What about 'write()'? Well, an option would be to return the number of bytes written - zero. But that is not a good idea; it implies that the code should try again and maybe more bytes would be sent, which is not going to be the case. Another option would be an error - write() returns -1 and sets an appropriate errno. It isn't clear that there is one. EINVAL or EBADF are both inaccurate: the file descriptor is correct and open at this end (and should be closed after the failing write); there just isn't anything to read it. EPIPE means 'broken PIPE'; so, with a caveat about "this is a socket, not a pipe", it would be the appropriate error. It is probably the errno returned if you ignore SIGPIPE. It would be feasible to do this - just return an appropriate error when the pipe is broken (and never send the signal). However, it is an empirical fact that many programs do not pay as much attention to where their output is going, and if you pipe a command that will read a multi-gigabyte file into a process that quits after the first 20 KB, but it is not paying attention to the status of its writes, then it will take a long time to finish, and will be wasting machine effort while doing so, whereas by sending it a signal that it is not ignoring, it will stop quickly -- this is definitely advantageous. And you can get the error if you want it. So the signal sending has benefits to the o/s in the context of pipes; and sockets emulate pipes rather closely.

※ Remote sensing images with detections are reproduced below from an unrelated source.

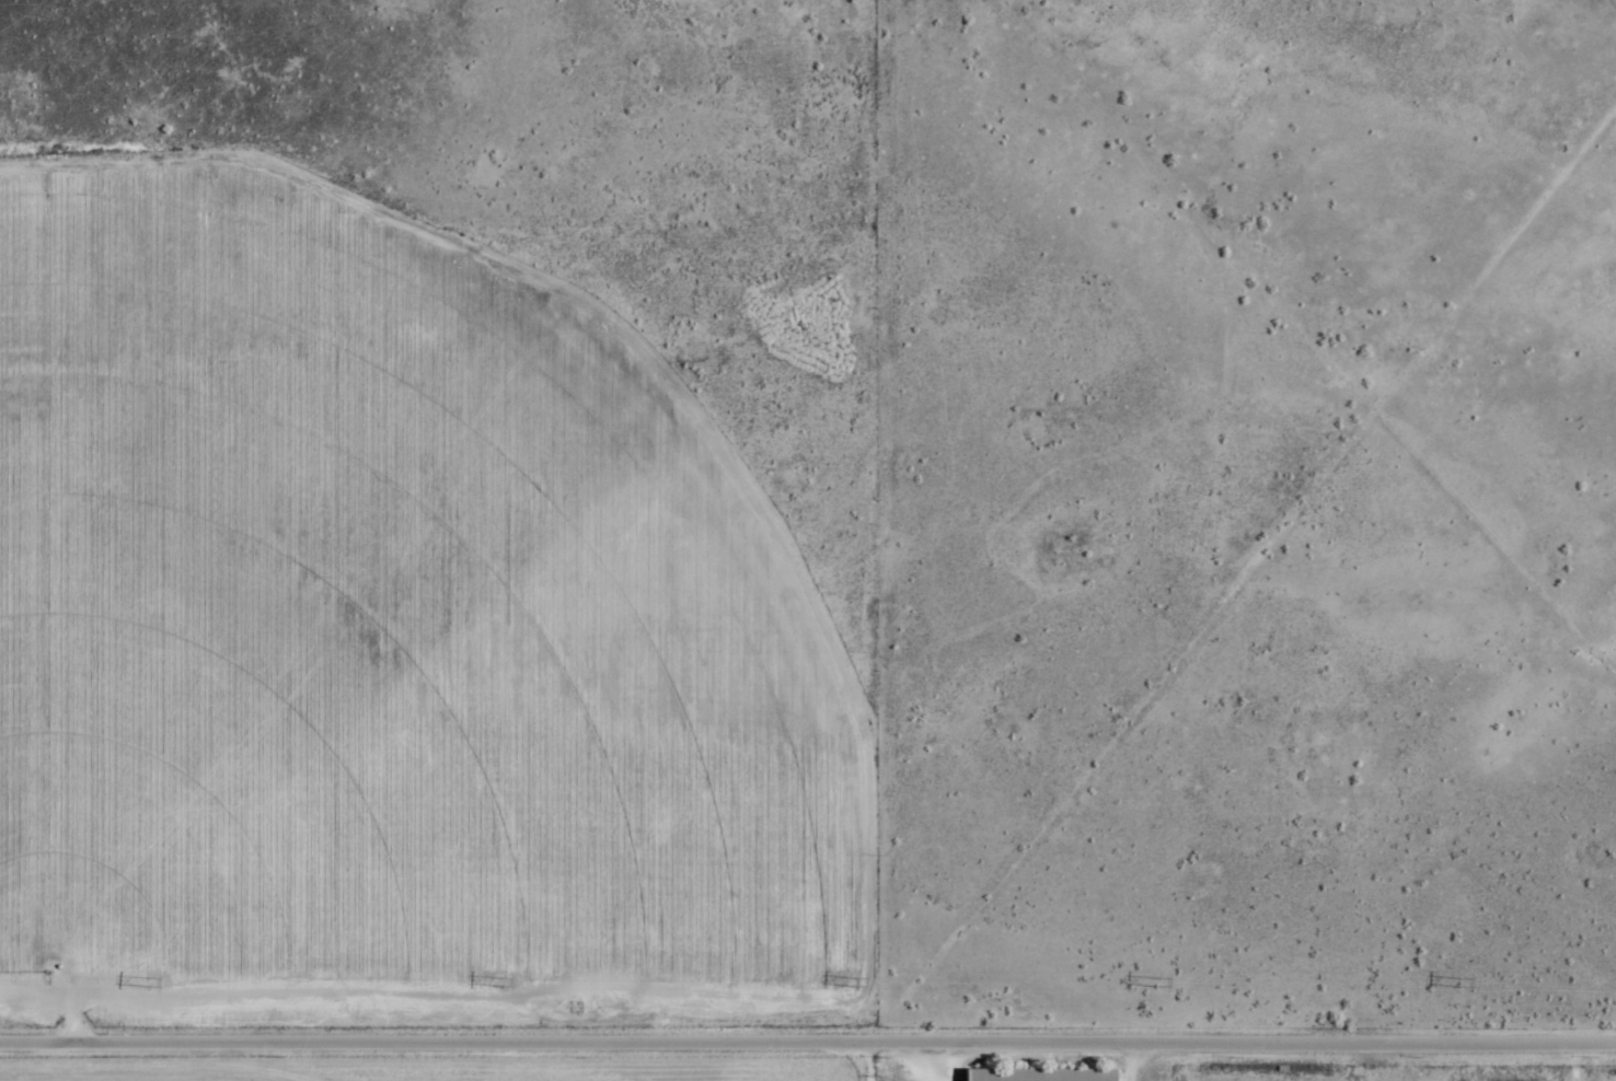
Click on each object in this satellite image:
power tower: (143, 980)
power tower: (500, 981)
power tower: (853, 981)
power tower: (1159, 982)
power tower: (1462, 983)
road: (808, 1040)
road: (869, 1060)
building: (1043, 1075)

Interesting aside: while checking the message for SIGPIPE, I found the socket option:
Think of the socket as a big pipeline of data between the sending and the receiving process. Now imagine that the pipeline has a valve that is shut (the socket connection is closed).
If you're reading from the socket (trying to get something out of the pipe), there's no harm in trying to read something that isn't there; you just won't get any data out. In fact, you may, as you said, get an EOF, which is correct, as there's no more data to be read.
However, writing to this closed connection is another matter. Data won't go through, and you may wind up dropping some important communication on the floor. (You can't send water down a pipe with a closed valve; if you try, something will probably burst somewhere, or, at the very least, the back pressure will spray water all over the place.) That's why there's a more powerful tool to alert you to this condition, namely, the SIGPIPE signal.
You can always ignore or block the signal, but you do so at your own risk.